● **Given text**
______________________________
BY AMY MCQUIRE, FEBRUARY 13, 2012
Originally published in Tracker Magazine.
Two children sit around the sacred fire at the Aboriginal Tent Embassy.
NATIONAL: AMY MCQUIRE* speaks to three veterans of the Aboriginal Tent Embassy to find out the way forward for the next generation of black activists.
The young warriors of the Aboriginal Tent Embassy are older now. They’ve seen governments come and go, they’ve seen race relations worsen, and they’ve seen issues like land rights fall off the national agenda.
But the tents remain. The battles they fought as teenagers still stain those lawns.
Today they hope that legacy will be taken up by the younger generation. Because, they say, very little has changed.
On the 40th anniversary of the Tent Embassy, Tracker sat down with three of those fighters.
Tiga Bayles is a prominent activist known for helping pave the way for our First Nations community radio stations around the country. Currently, he runs a popular political talkback program on Brisbane’s Radio 98.9 fm and is chairman of the National Indigenous Radio Service and General Manager of the Brisbane Indigenous Media Association.
But back in 1972, he was a 17-year-old living in Brisbane and working as a builder’s labourer. His first contact with the embassy came through television footage of police officers trying to pull down the tents.
It was a couple of weeks after Michael Anderson, Tony Coorey, Bertie Williams and Billie Craigie, first pitched their umbrella opposite Old Parliament House. But when he saw the cops trying to tear down the embassy, he knew he had to act.
“We saw that on the news, around 6 pm. This was mid-week but we did a bit of running around, organizing for petrol money and we were on the road by probably 10 pm that night.
“… We threw a change of clothes, and a few blankets in (the station wagon) and hit the road, not knowing how long we would be there, not sure what we would be confronted with or challenged by. We had no idea what it would turn into.”
But they were already accustomed to police brutality in Murri country.
“(In Brisbane) the political climate was hard-going, it was heavy. So it just seemed a natural thing to do to go down there and support those fellas,” Mr Bayles says.
“We were in demonstrations up there, we were in marches, we were getting bashed, we were getting locked up. We had to be down there.”
Mr Bayles says at the time he was struggling with his identity as an Aboriginal person, a struggle that compelled him to become more politically active.
______________________________
● **Raw data**

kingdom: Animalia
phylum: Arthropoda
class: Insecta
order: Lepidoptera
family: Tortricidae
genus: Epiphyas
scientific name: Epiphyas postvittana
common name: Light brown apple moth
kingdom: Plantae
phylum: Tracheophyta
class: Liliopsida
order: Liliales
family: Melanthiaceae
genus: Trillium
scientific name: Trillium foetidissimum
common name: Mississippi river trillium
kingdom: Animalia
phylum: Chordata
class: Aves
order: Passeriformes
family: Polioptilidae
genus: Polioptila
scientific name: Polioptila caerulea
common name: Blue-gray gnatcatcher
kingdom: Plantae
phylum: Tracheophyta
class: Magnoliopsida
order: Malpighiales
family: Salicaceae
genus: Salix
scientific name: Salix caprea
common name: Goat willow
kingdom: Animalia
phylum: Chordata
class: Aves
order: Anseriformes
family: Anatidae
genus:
______________________________
● **Aim of the task**
Write the next part of the Tent Embassy article, starting after its final sentence. The records were drawn from a separate source.

● **Final result**
“I had a pretty severe sort of identity problem because I grew up in a small town, Theordore, and I didn’t know anything positive about being black.
“I copped s**t. I wasn’t allowed to ride on the school bus in 1968 because it was for whites only, then I’d fight with the blacks still living on the riverbank as I walked home from school. So I was pretty mixed up as far as identity goes. I wanted to be able to feel good, strong and proud about being black.
“… I wanted to be able to articulate who I was, and understand and articulate those issues. There was also something that puzzled me all the time. It just didn’t set right how the way life was, how blacks still lived on the riverbanks, the way police would confront the likes of my mom…
“I saw police going down to the riverbank and cutting the tent ropes so the tents would fall down. “
Sam Watson also made his way down from Brisbane in 1972. Today he is renowned as a strong Murri activist and academic and is still on the frontlines of protest.
Back then he was 18, and was invited down to Canberra as a Minister for Information about the Black Panther Party. He had helped set up the Australian branch of the movement with Denis Walker.
“(Denis and I) imported a large amount of (Black Panther) material through the networks we had. We studied their material, the writings of people like Huey P Newton, Bobby Seale and Angela Davis.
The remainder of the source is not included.